一个充满动作感的电影级镜头。一辆怪物卡车快速驶向摄像机,卡车经过摄像机时,摄像机向左摇摄以跟随卡车的疯狂行驶。卡车周围有尘土和运动模糊,摄像机有手持感,试图追踪远去的车辆。随后卡车漂移并调头,然后开回摄像机方向,直到呈现极度特写。

An action packed, cinematic shot of a monster truck driving fast towards the camera, the truck passes the cameras it pans left to follow the trucks reckless drive. dust and motion blur is around the truck, hand held feel to the camera as it tries to track its ride into the distance. the truck then drifts and turns around, then drives back towards the camera until seen in extreme close up.

提示词示例:

温暖阳光明媚的后院。

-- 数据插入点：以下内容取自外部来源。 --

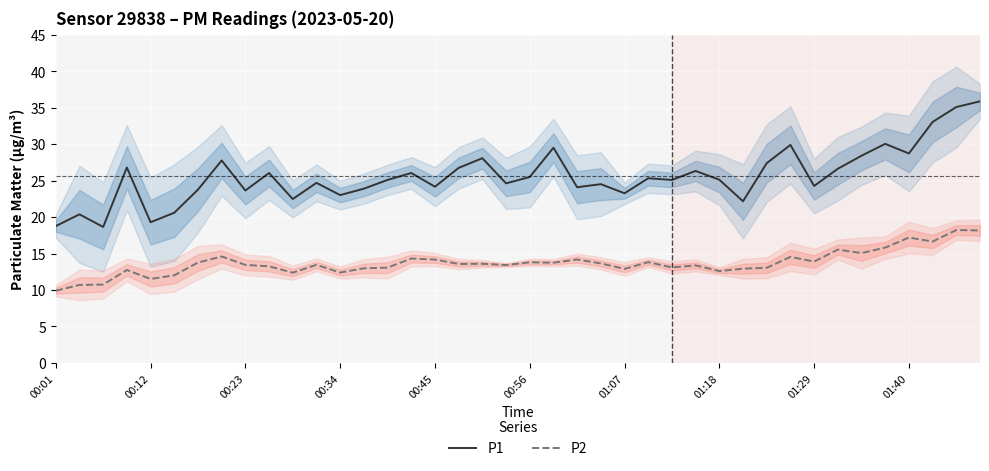

Which series has the widest spread of values?

P1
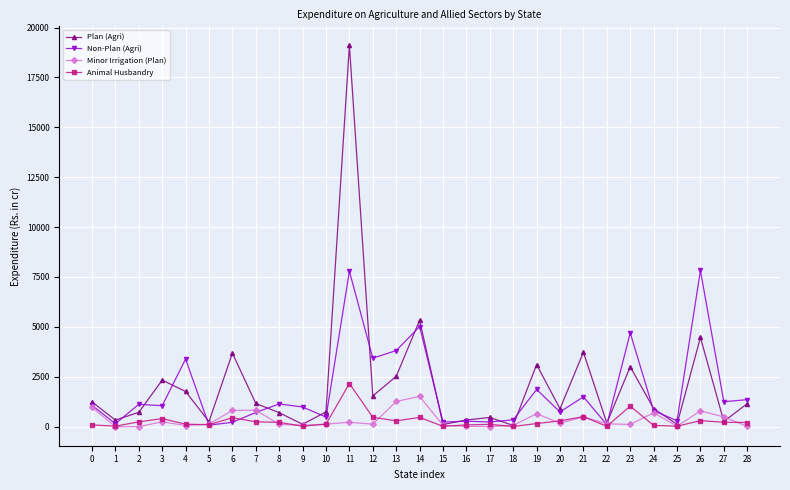

The value of Animal Husbandry at 23 is 1736.0. True or false?

False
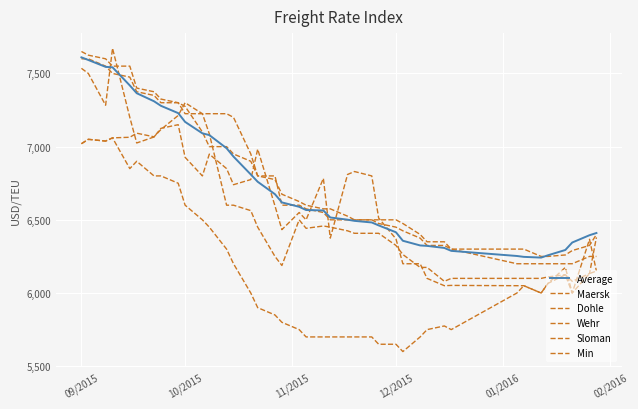

True or false: Dohle and Average intersect in this chart.

True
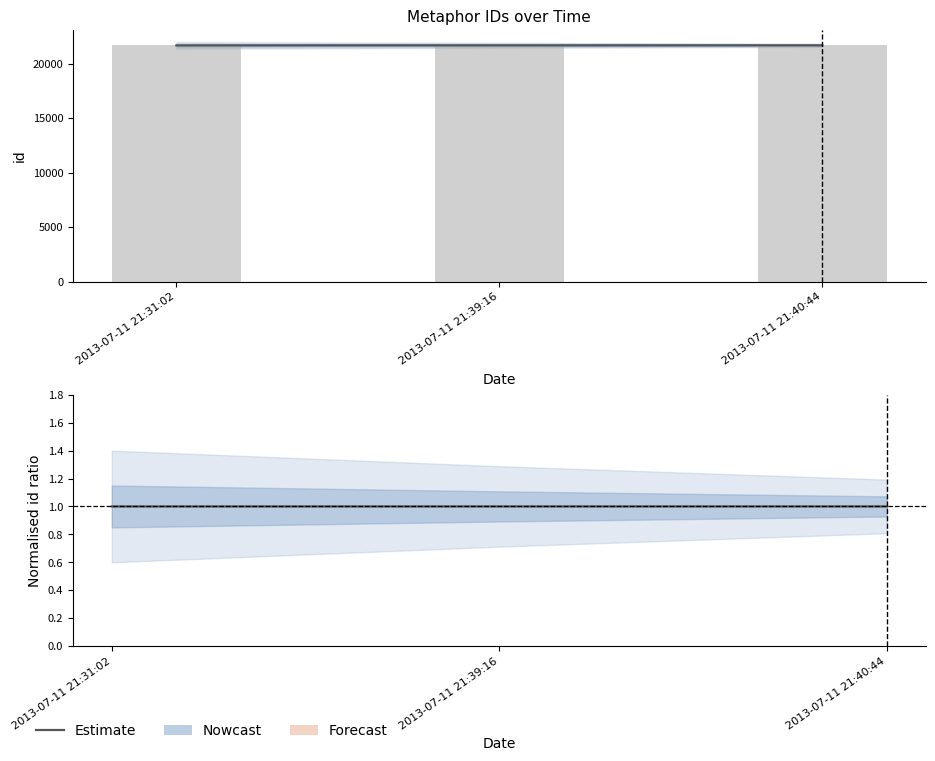

The value of id at 2013-07-11 21:39:16 is 21683.0. True or false?

True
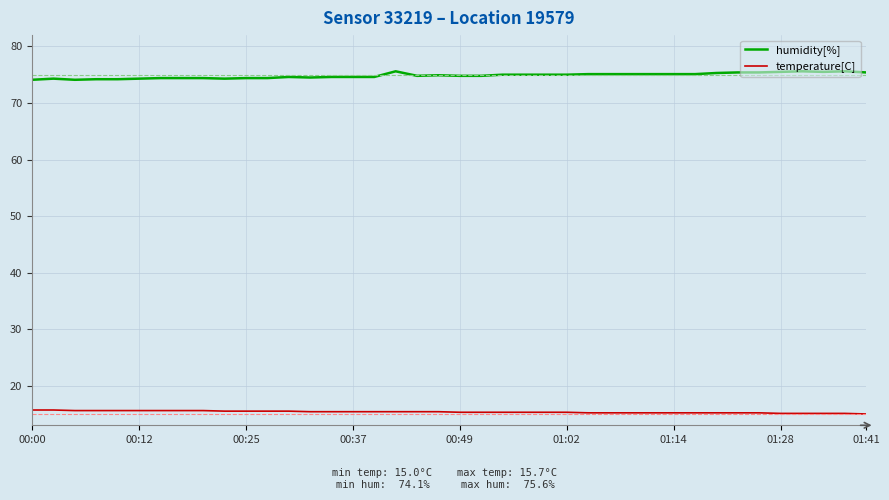

Which series has the largest range (max minus min)?

humidity[%]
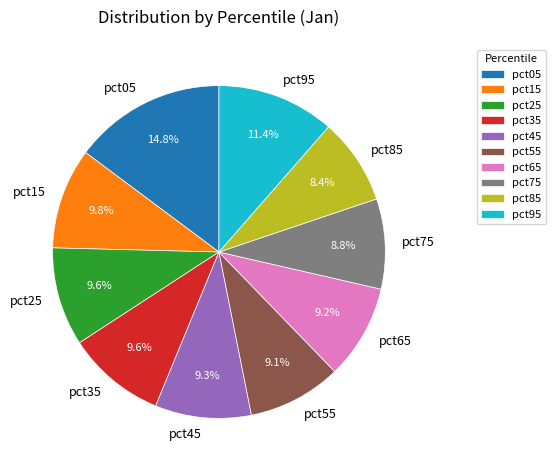

Is there a majority slice in this chart?

No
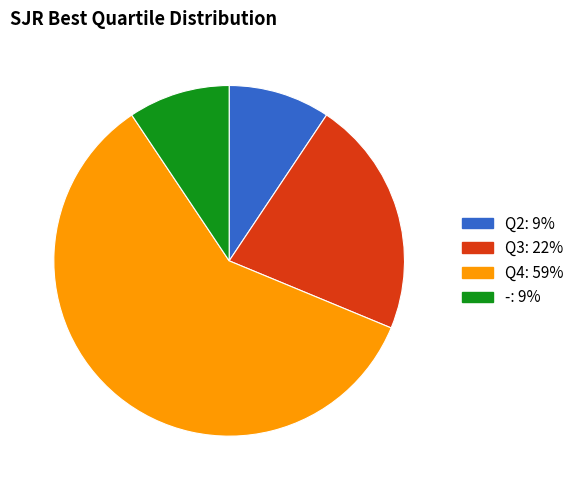

Is there a majority slice in this chart?

Yes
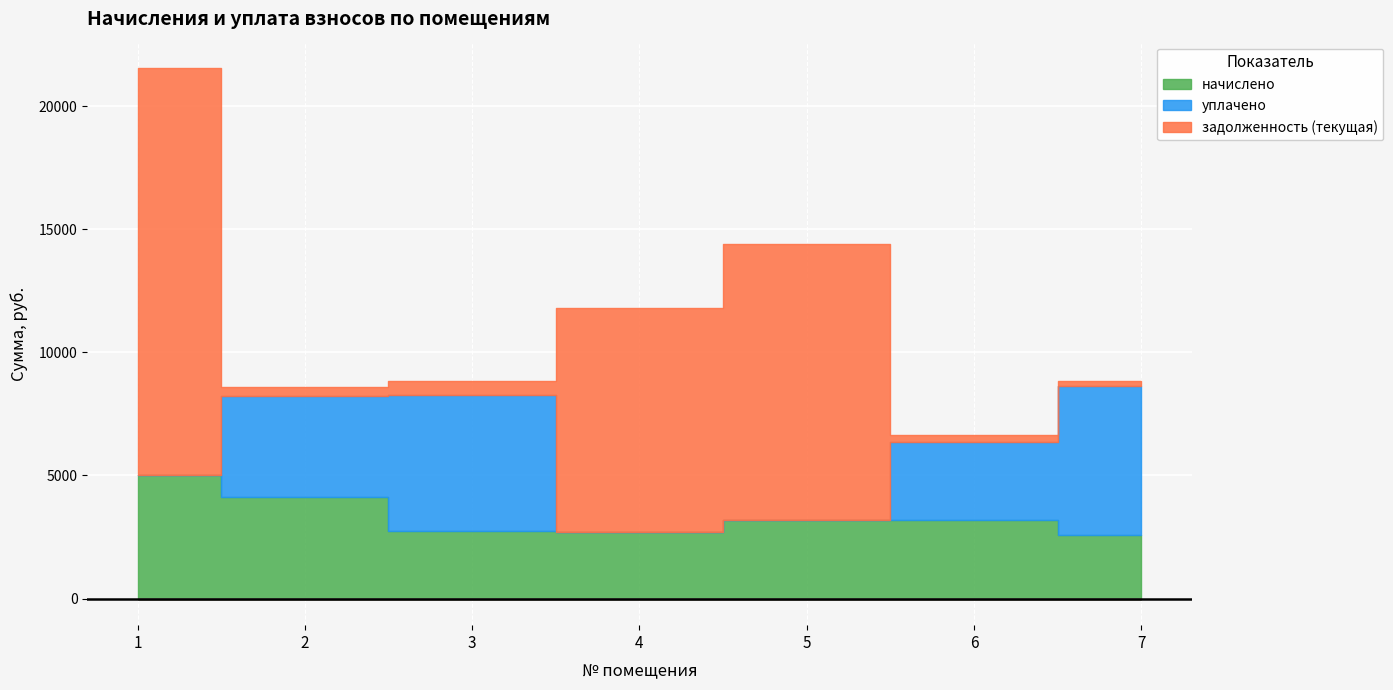

Read the начислено value at 6.

3188.2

摄像机以紧凑的电影特写镜头开始,画面中是一对30多岁的男女,面对面神情严肃。女人情绪激动且戏剧化,轻声说:“就这样了……爸爸疯了。我们已经失去爸爸了。”

男人呼了一口气,略带恼火:“别那么戏剧化,杰西。”

停顿一下。他瞥向一边,然后防御性地嘀咕:“他只是在玩。”

摄像机缓慢向右摇摄,展示出花园里的祖父,他戴着巨大的蝴蝶翅膀,像试图起飞一样在空中挥舞双臂。

他大喊:“呼——!”并全力扇动翅膀。

女人捂着脸,濒临崩溃。基调是面无表情的幽默、荒谬且带有一丝静谧的悲剧感。

A warm sunny backyard. The camera starts in a tight cinematic close-up of a woman and a man in their 30s, facing each other with serious expressions. The woman, emotional and dramatic, says softly, “That’s it… Dad’s lost it. And we’ve lost Dad.”
The man exhales, slightly annoyed: “Stop being so dramatic, Jess.”
A beat. He glances aside, then mutters defensively, “He’s just having fun.”
The camera slowly pans right, revealing the grandfather in the garden wearing enormous butterfly wings, waving his arms in the air like he’s trying to take off.
He shouts, “Wheeeew!” as he flaps his wings with full commitment.
The woman covers her face, on the verge of tears. The tone is deadpan, absurd, and quietly tragic.

包含的关键要素

  • 确立镜头(Establish the shot): 使用符合你偏好电影类型的摄影术语。包含比例或特定类别特征等要素,以进一步细化你想要的风格。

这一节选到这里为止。